The government’s offer of green cards with citizenship for the migrants and all their children and descendants “is the greatest deferred compensation bonus that can be offered,” said Law.
That’s exactly why employers dangle it there to entice foreign workers. The employer holds all the cards there, which ensures that the foreign worker stays compliant and immobile, and doesn’t ask for a raise or better working conditions. There’ll be no point in sending an American to college — which continues to become astronomically expensive — when you won’t get a decent job, and you might not even get a job. You’re must just rack up debt, and then you’re going to end up living back at home and be forced onto the dole.

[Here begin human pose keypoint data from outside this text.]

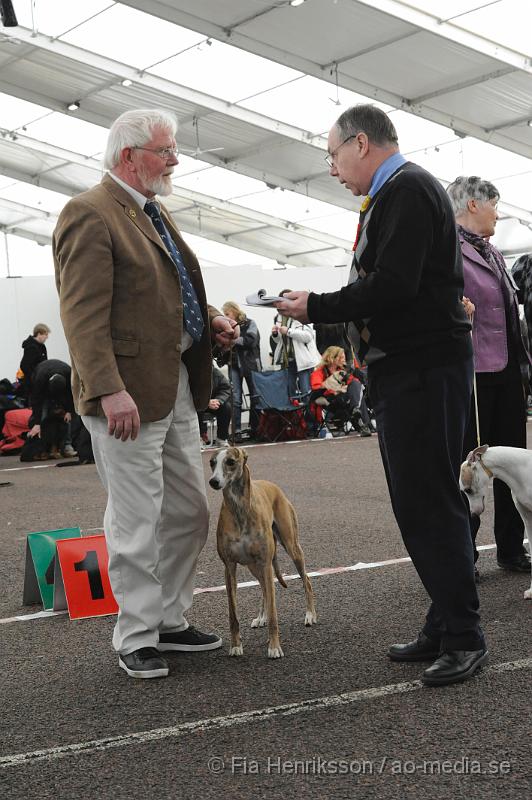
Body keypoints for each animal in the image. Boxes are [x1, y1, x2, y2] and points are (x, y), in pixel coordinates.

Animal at [208, 446, 316, 660]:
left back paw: (310, 615)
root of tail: (272, 485)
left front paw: (274, 647)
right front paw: (236, 646)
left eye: (230, 461)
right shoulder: (229, 567)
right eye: (212, 463)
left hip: (291, 547)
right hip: (254, 566)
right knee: (265, 589)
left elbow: (275, 614)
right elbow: (233, 614)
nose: (213, 481)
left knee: (305, 580)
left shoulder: (265, 562)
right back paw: (260, 617)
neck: (240, 509)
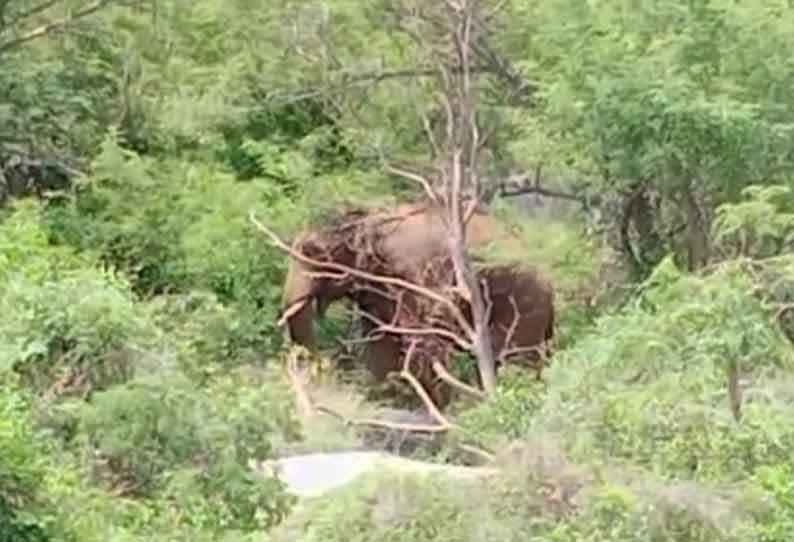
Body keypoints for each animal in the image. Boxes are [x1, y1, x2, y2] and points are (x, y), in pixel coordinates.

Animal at [282, 203, 552, 408]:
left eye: (312, 251)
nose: (321, 368)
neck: (369, 217)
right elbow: (381, 341)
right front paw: (388, 399)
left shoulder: (418, 275)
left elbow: (424, 340)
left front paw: (438, 408)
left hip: (524, 302)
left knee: (515, 358)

This is creating a permanent underclass of actual Americans who used to view colleges as an opportunity for advancement.
Executives prefer foreign graduates in many cases because the workers do not have the legal rights held by Americans.

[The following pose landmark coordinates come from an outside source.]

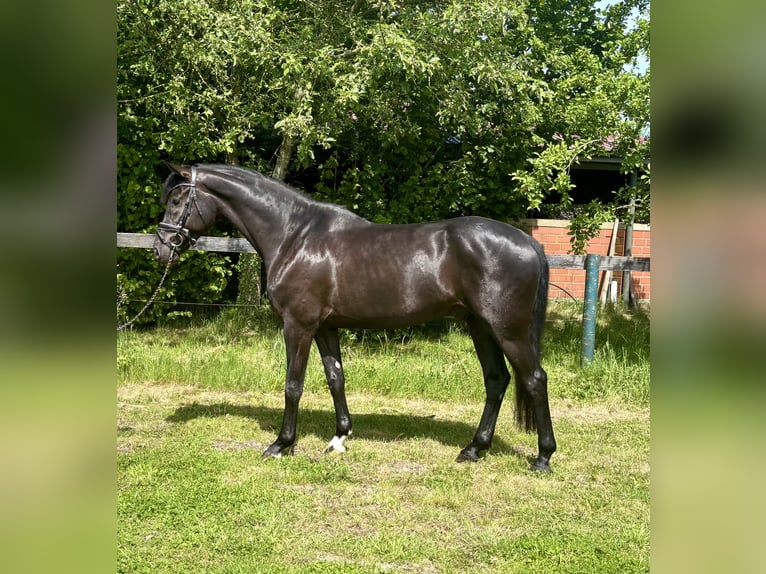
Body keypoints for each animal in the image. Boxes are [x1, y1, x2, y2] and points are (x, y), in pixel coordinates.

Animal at [153, 163, 557, 471]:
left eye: (176, 200)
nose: (161, 249)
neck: (294, 235)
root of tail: (528, 241)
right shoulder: (325, 327)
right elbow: (336, 378)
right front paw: (340, 437)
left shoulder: (298, 326)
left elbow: (293, 385)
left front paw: (281, 444)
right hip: (480, 326)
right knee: (496, 380)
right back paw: (474, 449)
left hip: (508, 330)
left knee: (534, 380)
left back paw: (543, 457)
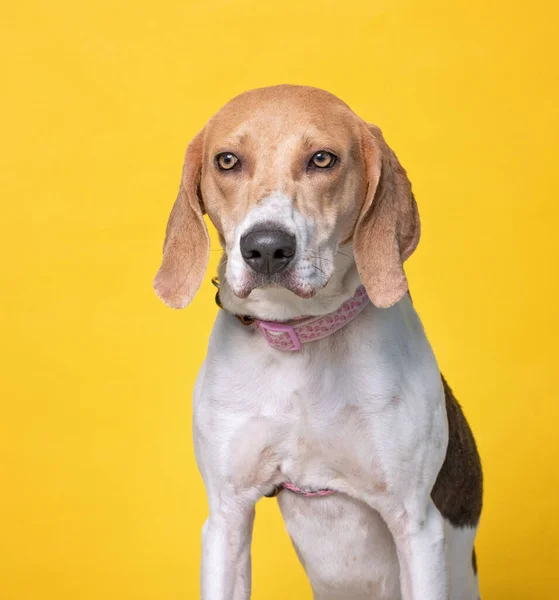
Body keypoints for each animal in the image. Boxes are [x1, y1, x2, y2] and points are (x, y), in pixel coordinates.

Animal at [155, 84, 484, 600]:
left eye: (322, 159)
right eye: (226, 160)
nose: (267, 247)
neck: (300, 339)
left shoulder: (416, 524)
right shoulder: (227, 516)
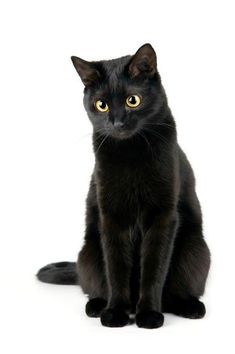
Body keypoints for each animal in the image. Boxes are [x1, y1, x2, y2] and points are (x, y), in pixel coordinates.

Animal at [37, 44, 211, 330]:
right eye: (101, 105)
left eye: (133, 100)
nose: (116, 123)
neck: (131, 154)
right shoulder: (111, 217)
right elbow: (117, 268)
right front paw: (116, 312)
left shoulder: (162, 218)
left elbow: (153, 271)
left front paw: (149, 315)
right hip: (89, 252)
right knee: (95, 284)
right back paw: (98, 306)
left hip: (196, 251)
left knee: (176, 292)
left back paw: (190, 307)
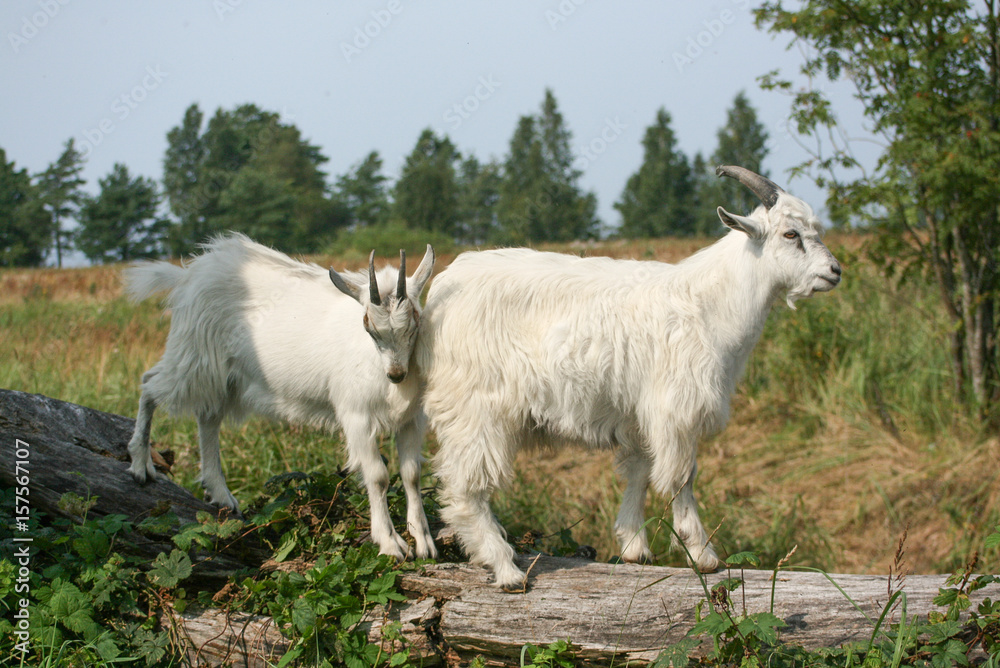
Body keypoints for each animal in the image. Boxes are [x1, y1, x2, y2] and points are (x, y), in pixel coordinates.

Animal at [124, 233, 437, 560]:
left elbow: (412, 473)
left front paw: (424, 542)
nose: (396, 374)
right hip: (194, 357)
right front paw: (390, 544)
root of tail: (187, 275)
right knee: (150, 385)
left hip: (221, 376)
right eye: (368, 327)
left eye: (415, 320)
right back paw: (140, 465)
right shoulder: (357, 417)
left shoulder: (411, 420)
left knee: (208, 417)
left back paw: (220, 494)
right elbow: (377, 476)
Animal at [416, 166, 842, 589]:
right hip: (476, 406)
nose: (834, 272)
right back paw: (505, 567)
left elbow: (639, 471)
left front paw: (635, 546)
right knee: (466, 487)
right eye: (791, 234)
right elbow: (681, 478)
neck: (708, 303)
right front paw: (703, 554)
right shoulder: (676, 409)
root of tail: (439, 293)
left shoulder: (637, 414)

Without legal rights, mid-level managers can send them back to their poor homelands. This lack of power allows executives to pay them little, ignore their opinions, make them tolerate longer hours, change work locations, and transfer from one company to another company.
Most of these foreign gig workers are introduced by sweatshop subcontractors. This domestic outsourcing ensures they will not complain as they are hired, fired, moved, and abused by Fortune 500 clients. These companies risk bad press from progressive journalists who are required to cover migrants.

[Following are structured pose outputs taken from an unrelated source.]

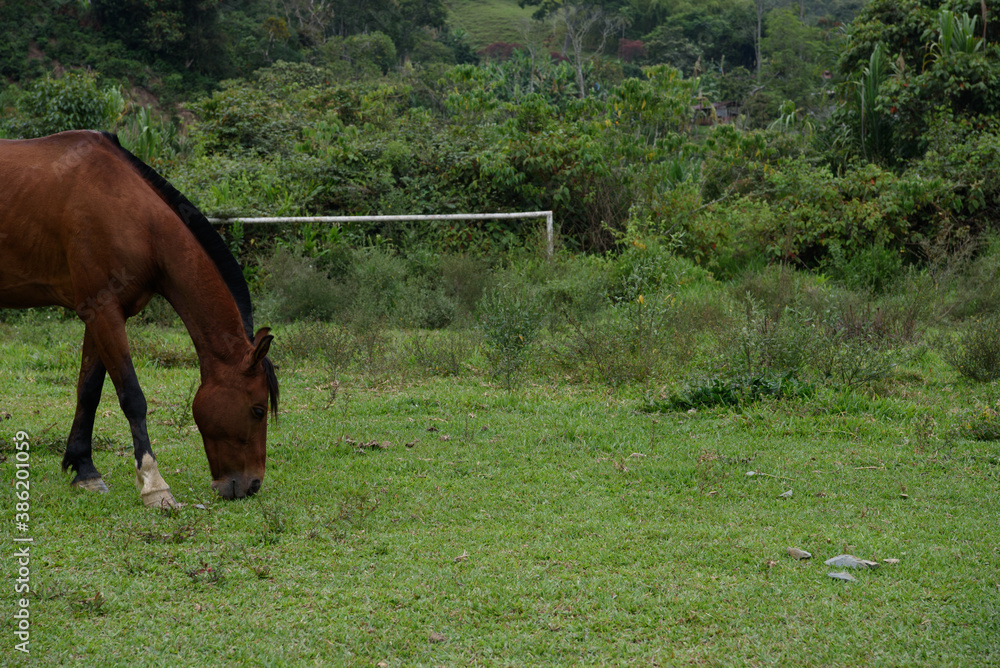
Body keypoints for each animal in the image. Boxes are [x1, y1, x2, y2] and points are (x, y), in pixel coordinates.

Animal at [0, 130, 279, 508]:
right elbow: (132, 397)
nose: (252, 485)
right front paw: (153, 484)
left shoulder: (98, 314)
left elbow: (89, 391)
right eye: (257, 410)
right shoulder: (105, 313)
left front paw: (84, 470)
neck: (133, 216)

The tech sector hires foreign graduates as mid-skilled workers for maintaining and modifying insurance company software; ordinarily, this would be given to American graduates.
This informal knowledge-sharing was critical to Silicon Valley’s growth versus tech centers in other cities — but was essentially shut down in the early 2000s. The CEOs first used an illegal hiring cartel but then shifted to greater use of foreign graduates. The result is that the tech industry uses the green card workforce to corral the technology under their control. The exclusion of innovative American graduates minimizes the risk that corporate technology or business secrets will be leaked when American graduates quit or form rival companies.
Americans working alongside visa workers often face fraud, discrimination, and hostile work conditions, partly because U.S. executives can dismiss their professional advice. But workplace harassment happens when foreign-born managers use foreign graduates in exchange for illegal, under-table payments.
“I was brought up that if you find an [technical problem] issue, raise it immediately,” one American professional told Breitbart News. However, the rules are different in an office run by Indian managers who gain from the expanded outsourcing instead of long-term innovation and profitability. He said:
When you find a bug, don’t announce it [to your department colleagues]. Announce it to your [Indian] boss [because] they want to make sure it’s not their problem and not their bug. Don’t go through the normal process.
“This is the [white-collar version of the] ‘Any Willing Worker‘ provision” that President George W. Bush pushed in 2001, Law added. “This is a big payback to Silicon Valley for their continued dedication and financial support of the Democrat Party.”